HTTP method and URL:

POST https://LOCATION-aiplatform.googleapis.com/v1/projects/PROJECT_ID/locations/LOCATION/publishers/google/models/MODEL_ID:GENERATE_RESPONSE_METHOD

Request JSON body:

{
  "contents": {
    "role": "ROLE",
    "parts": [
      {
        "inlineDATA": {
          "mimeType": "MIME_TYPE",
          "data": "B64_BASE_IMAGE"
        }
      },
      {
        "fileData": {
          "mimeType": "MIME_TYPE",
          "fileUri": "FILE_URI"
        }
      },
      {
        "text": "TEXT"
      }
    ]
  },
  "safety_settings": {
    "category": "SAFETY_CATEGORY",
    "threshold": "THRESHOLD"
  },
  "generation_config": {
    "temperature": TEMPERATURE,
    "topP": TOP_P,
    "topK": TOP_K,
    "candidateCount": 1,
    "maxOutputTokens": MAX_OUTPUT_TOKENS,
    "stopSequences": STOP_SEQUENCES,
  }
}

To send your request, choose one of these options:

curl

Save the request body in a file named request.json, and execute the following command:

curl -X POST \
-H "Authorization: Bearer $(gcloud auth print-access-token)" \
-H "Content-Type: application/json; charset=utf-8" \
-d @request.json \
"https://LOCATION-aiplatform.googleapis.com/v1/projects/PROJECT_ID/locations/LOCATION/publishers/google/models/MODEL_ID:GENERATE_RESPONSE_METHOD"

PowerShell

Save the request body in a file named request.json, and execute the following command:

$cred = gcloud auth print-access-token
$headers = @{ "Authorization" = "Bearer $cred" }

Invoke-WebRequest `
-Method POST `
-Headers $headers `
-ContentType: "application/json; charset=utf-8" `
-InFile request.json `
-Uri "https://LOCATION-aiplatform.googleapis.com/v1/projects/PROJECT_ID/locations/LOCATION/publishers/google/models/MODEL_ID:GENERATE_RESPONSE_METHOD" | Select-Object -Expand Content

You should receive a JSON response similar to the following.

Note the following in the URL for this sample:
  • Use the generateContent method to request that the response is returned after it's fully generated. To reduce the perception of latency to a human audience, stream the response as it's being generated by using the streamGenerateContent method.
  • The multimodal model ID is located at the end of the URL before the method (for example, gemini-1.5-flash or gemini-1.0-pro-vision). This sample may support other models as well.

Console

To send a multimodal prompt by using the Google Cloud console, do the following:

  1. In the Vertex AI section of the Google Cloud console, go to the Vertex AI Studio page.
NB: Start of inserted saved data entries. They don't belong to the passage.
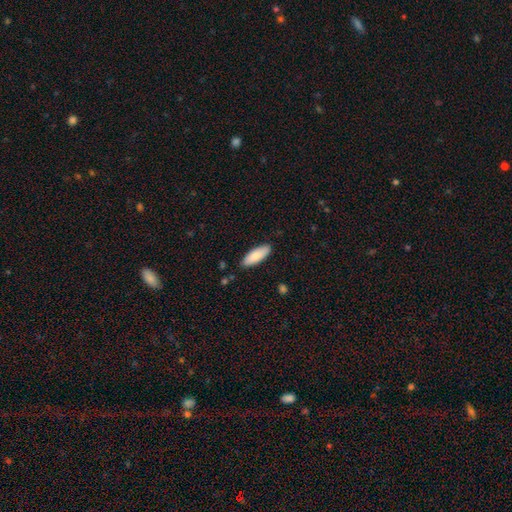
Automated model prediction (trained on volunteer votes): This appears to be a smooth galaxy with no disk features (85%) that is in between round and cigar-shaped (68%). Merging: none (87%).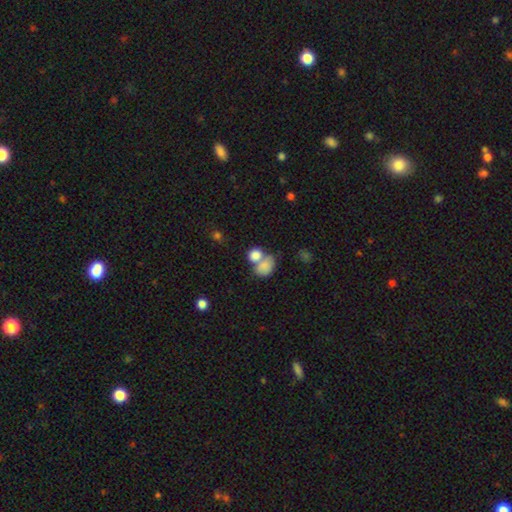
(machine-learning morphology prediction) A smooth galaxy with no disk features (80%) that is round (52%).

Vote fractions:
- Smooth or featured? smooth: 80% / featured or disk: 11% / star or artifact: 9%
- How rounded? round: 52% / in between: 47% / cigar-shaped: 1%
- Merging? merger: 56% / none: 29% / minor disturbance: 9% / major disturbance: 5%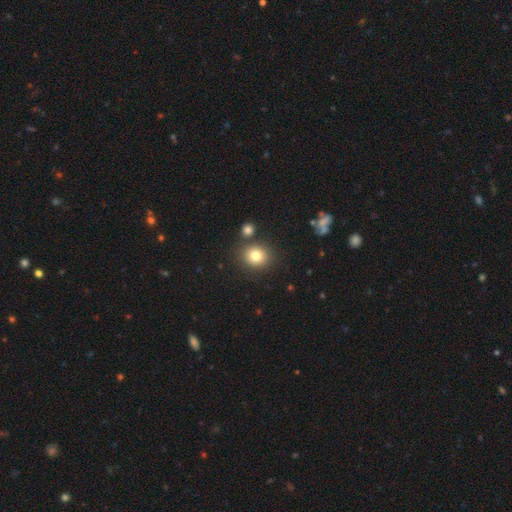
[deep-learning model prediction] This is clearly a smooth galaxy (80%). How rounded: likely round (79%). Merging: likely none (79%).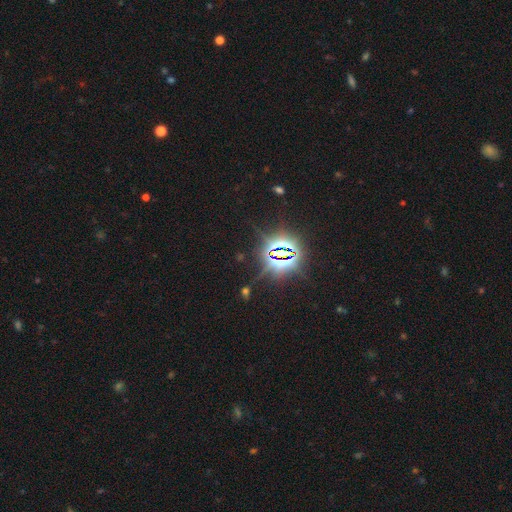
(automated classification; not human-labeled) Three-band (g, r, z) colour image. It shows a star or artifact, not a galaxy (85%).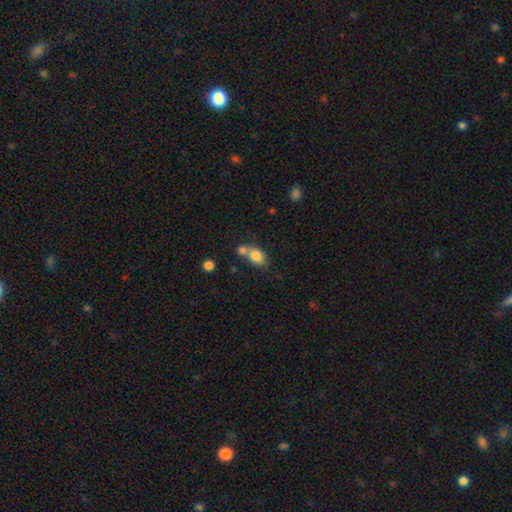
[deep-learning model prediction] The model was most divided on "merging": merger: 45%, none: 39%, minor disturbance: 12%, major disturbance: 4%. More confident: smooth or featured — smooth (81%); how rounded — in between (77%).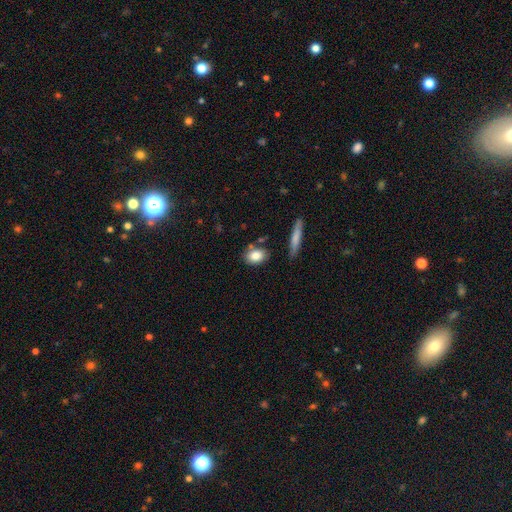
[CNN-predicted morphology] Smooth or featured: smooth — 82% (featured or disk — 10%)
How rounded: in between — 75% (round — 21%)
Merging: none — 74% (minor disturbance — 15%)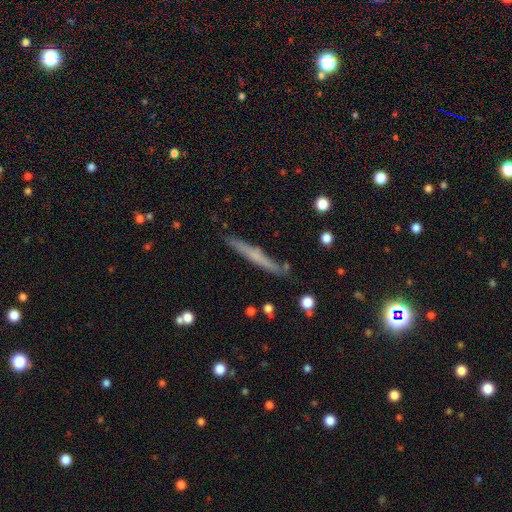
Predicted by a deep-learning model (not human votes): A smooth galaxy with no disk features (47%).

Vote fractions:
- Smooth or featured? smooth: 47% / featured or disk: 46% / star or artifact: 7%
- Merging? none: 84% / minor disturbance: 11% / merger: 2% / major disturbance: 2%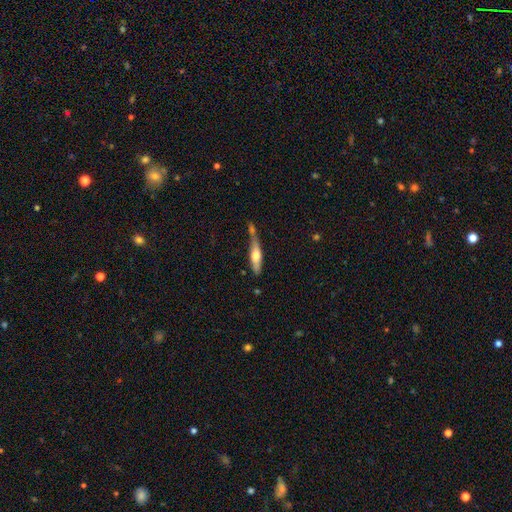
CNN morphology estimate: Smooth or featured? Predicted: smooth (p=0.54). How rounded? Predicted: cigar-shaped (p=0.72). Merging? Predicted: none (p=0.42).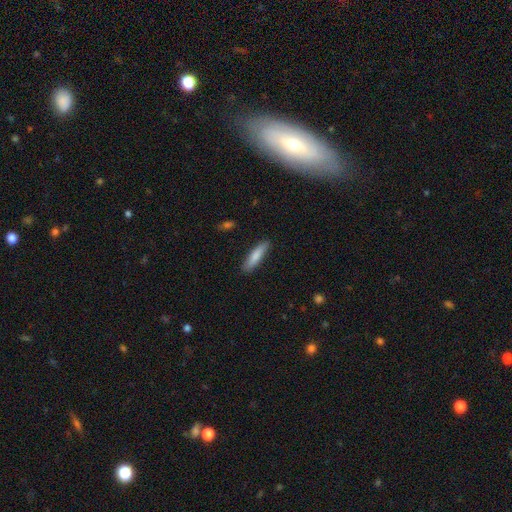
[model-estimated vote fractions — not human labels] smooth_or_featured: smooth (p=0.80) [alt: featured or disk p=0.14]
how_rounded: cigar-shaped (p=0.78) [alt: in between p=0.20]
merging: none (p=0.87) [alt: minor disturbance p=0.10]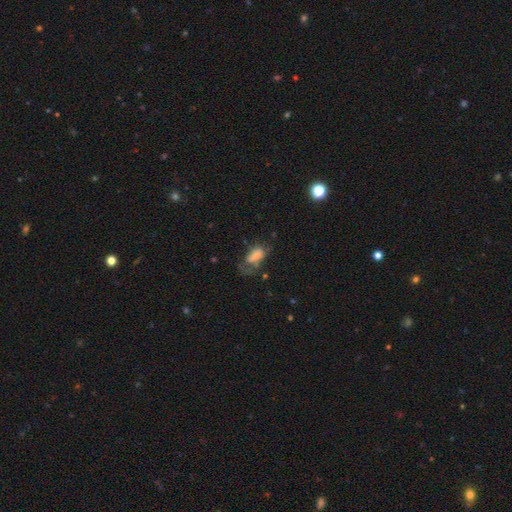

    Go to Vertex AI Studio

  2. Under Prompt design (single turn), click Open.
  3. Configure the model and parameters:

    • Model: Select a model.
    • Region: Select the region that you want to use.
    • Temperature: Use the slider or textbox to enter a value for temperature.

      The temperature is used for sampling during response generation, which occurs when topP and topK are applied. Temperature controls the degree of randomness in token selection. Lower temperatures are good for prompts that require a less open-ended or creative response, while higher temperatures can lead to more diverse or creative results. A temperature of 0 means that the highest probability tokens are always selected. In this case, responses for a given prompt are mostly deterministic, but a small amount of variation is still possible.

      If the model returns a response that's too generic, too short, or the model gives a fallback response, try increasing the temperature.

    • Token limit: Use the slider or textbox to enter a value for the max output limit.

      Maximum number of tokens that can be generated in the response. A token is approximately four characters. 100 tokens correspond to roughly 60-80 words.

      Specify a lower value for shorter responses and a higher value for potentially longer responses.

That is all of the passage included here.